There are multiple therapies for GERD whose aim is to stop the regurgitation of gastric contents, and allow for normal acid function. However, every medical therapy—pills or procedures—is ultimately a compromise with normal physiologic function.  We attempt to modify a disease state favorably without excessive side effects.  Every treatment has a profile of risks and benefits to be considered in the individual patient.  Most importantly, managing GERD treatment requires expertise in areas crossing several specialties, and a variety of testing platforms. Newer procedures can control reflux while introducing fewer side effects, but this is not an arena for the casual esophagologist.   

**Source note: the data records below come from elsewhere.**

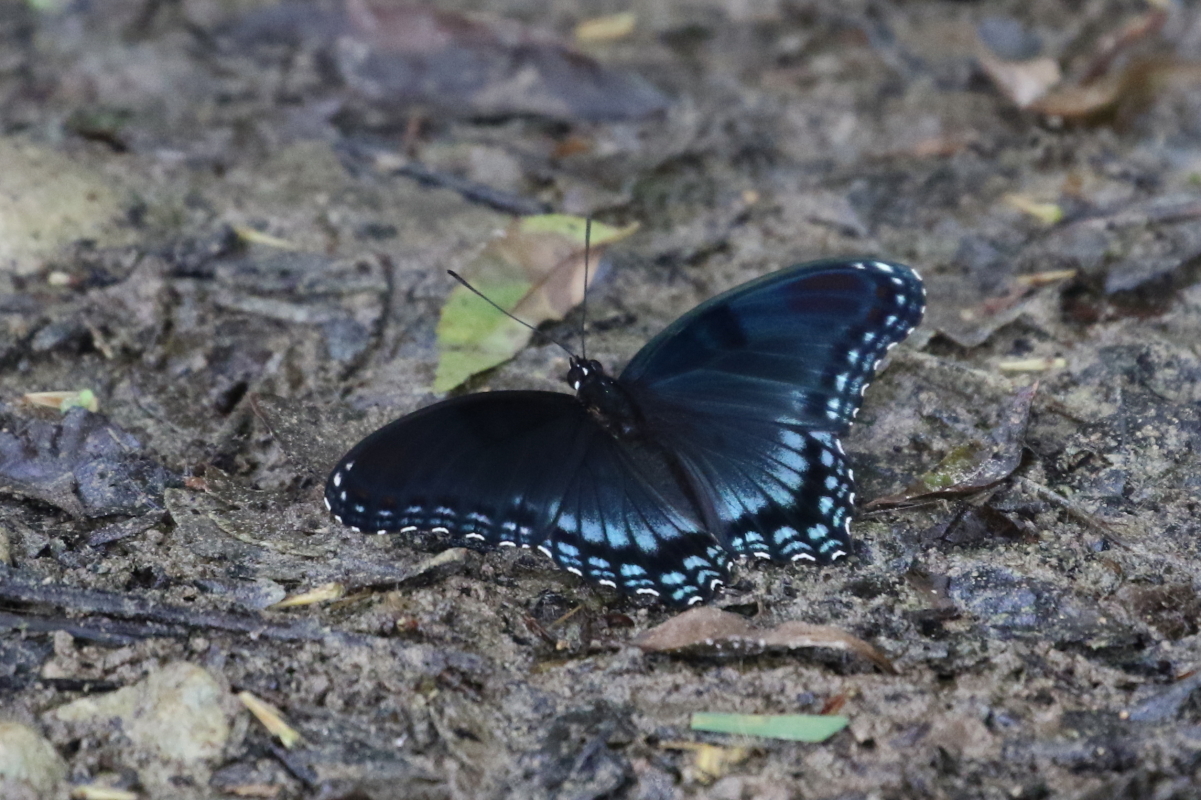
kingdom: Animalia
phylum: Arthropoda
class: Insecta
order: Lepidoptera
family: Nymphalidae
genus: Limenitis
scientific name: Limenitis astyanax
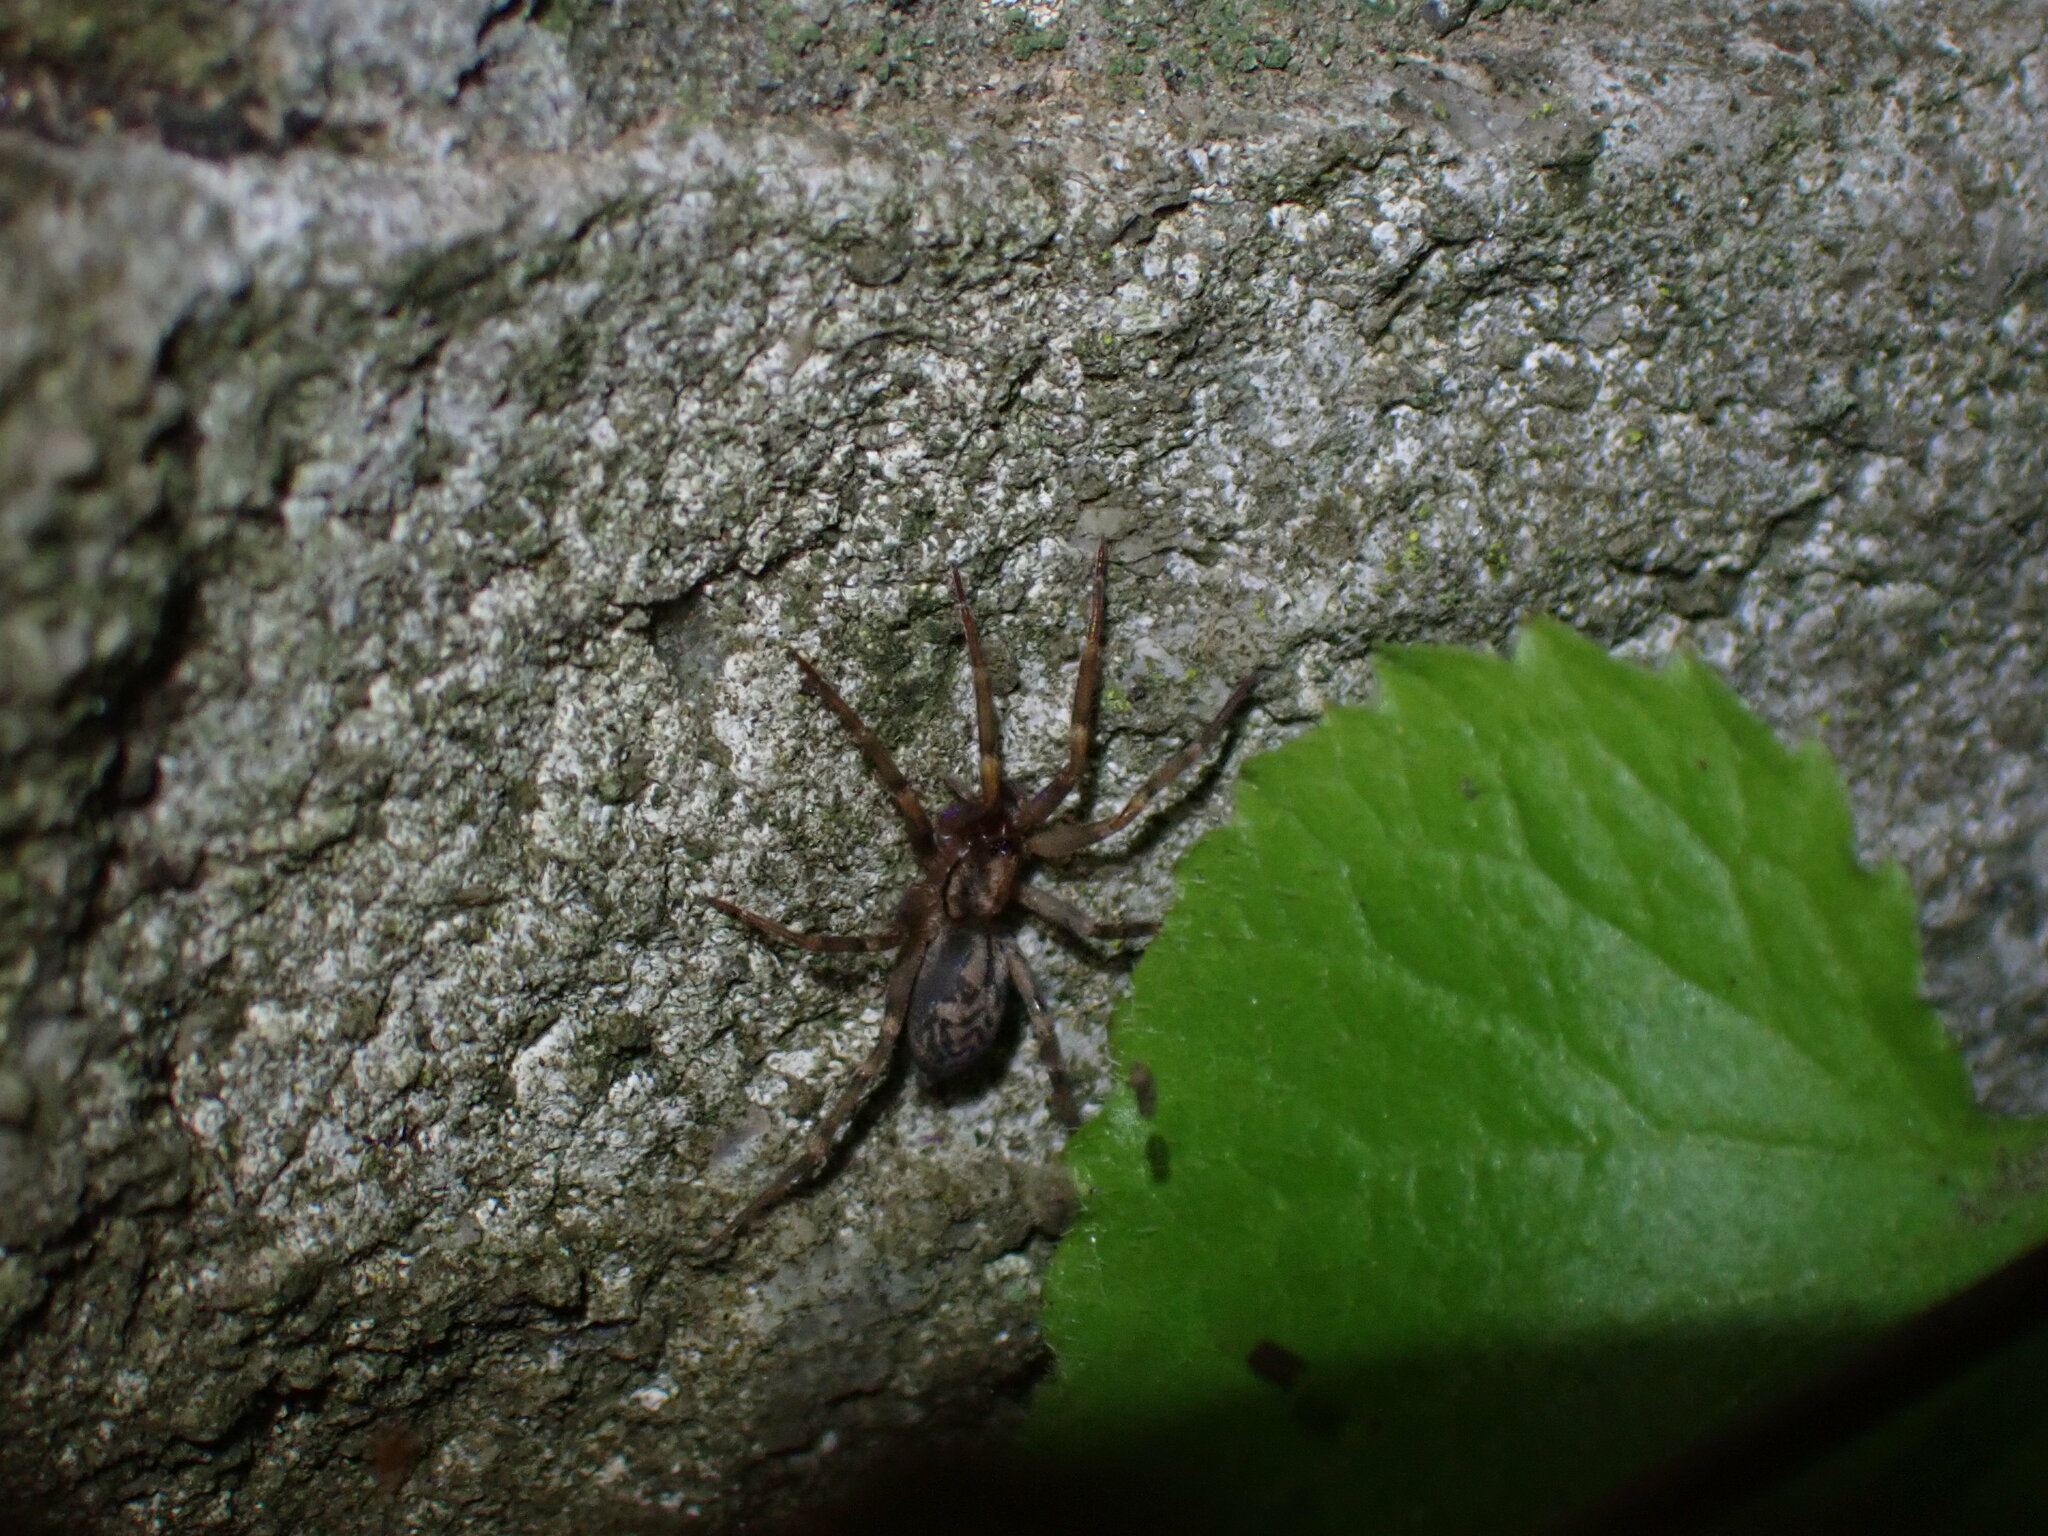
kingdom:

April is Esophageal Cancer Awareness Month. The first goal is to make heartburn sufferers—millions of them—aware that "Heartburn Causes Cancer".  Less than 1% of GERD sufferers in the US are referred for treatment beyond PPI drugs, despite evidence that surgery improves quality of life, and the risk of Barrett's progressing to cancer is reduced.  Additionally, endoscopic ablation can destroy Barrett's and reduce cancer risk, but first we have to identify those at risk.  The current guidelines published by the gastroenterology societies do not aggressively address the risks associated with GERD.  

Since Barrett's esophagus is not a diagnosis made by inspection alone; anyone with 5 years of symptoms, or more, should undergo an endoscopic exam, with biopsies.  Anyone with difficult or painful swallowing, or who has altered their diet to avoid these symptoms, should be evaluated.  Evaluation is particularly important for those with a higher risk of esophageal cancer: more than five years of heartburn or more severe symptoms, patients over 50, men and Caucasians.  I strongly suggest patients in these categories have endoscopic exam.  The good news is, it can be combined with your colonoscopy, reducing costs and inconvenience; but you may have to insist—financial incentives in medicine favor doing the two procedure separately.

Esophageal cancer is a heartbreaking disease.  I commonly see esophageal cancer patients in their 50's and 40's, most of whom knew they had GERD and were being treated by a physician with medication, but were not evaluated for cancer risk.  Many times we can intervene with extensive treatment, including surgery.  Most times the esophageal cancer cannot be cured.  The only way to really make an impact with esophageal cancer is earlier identification of those at risk, and then managing that risk appropriately.  We can treat Barrett's, but we have to start earlier, much farther upstream, with heartburn.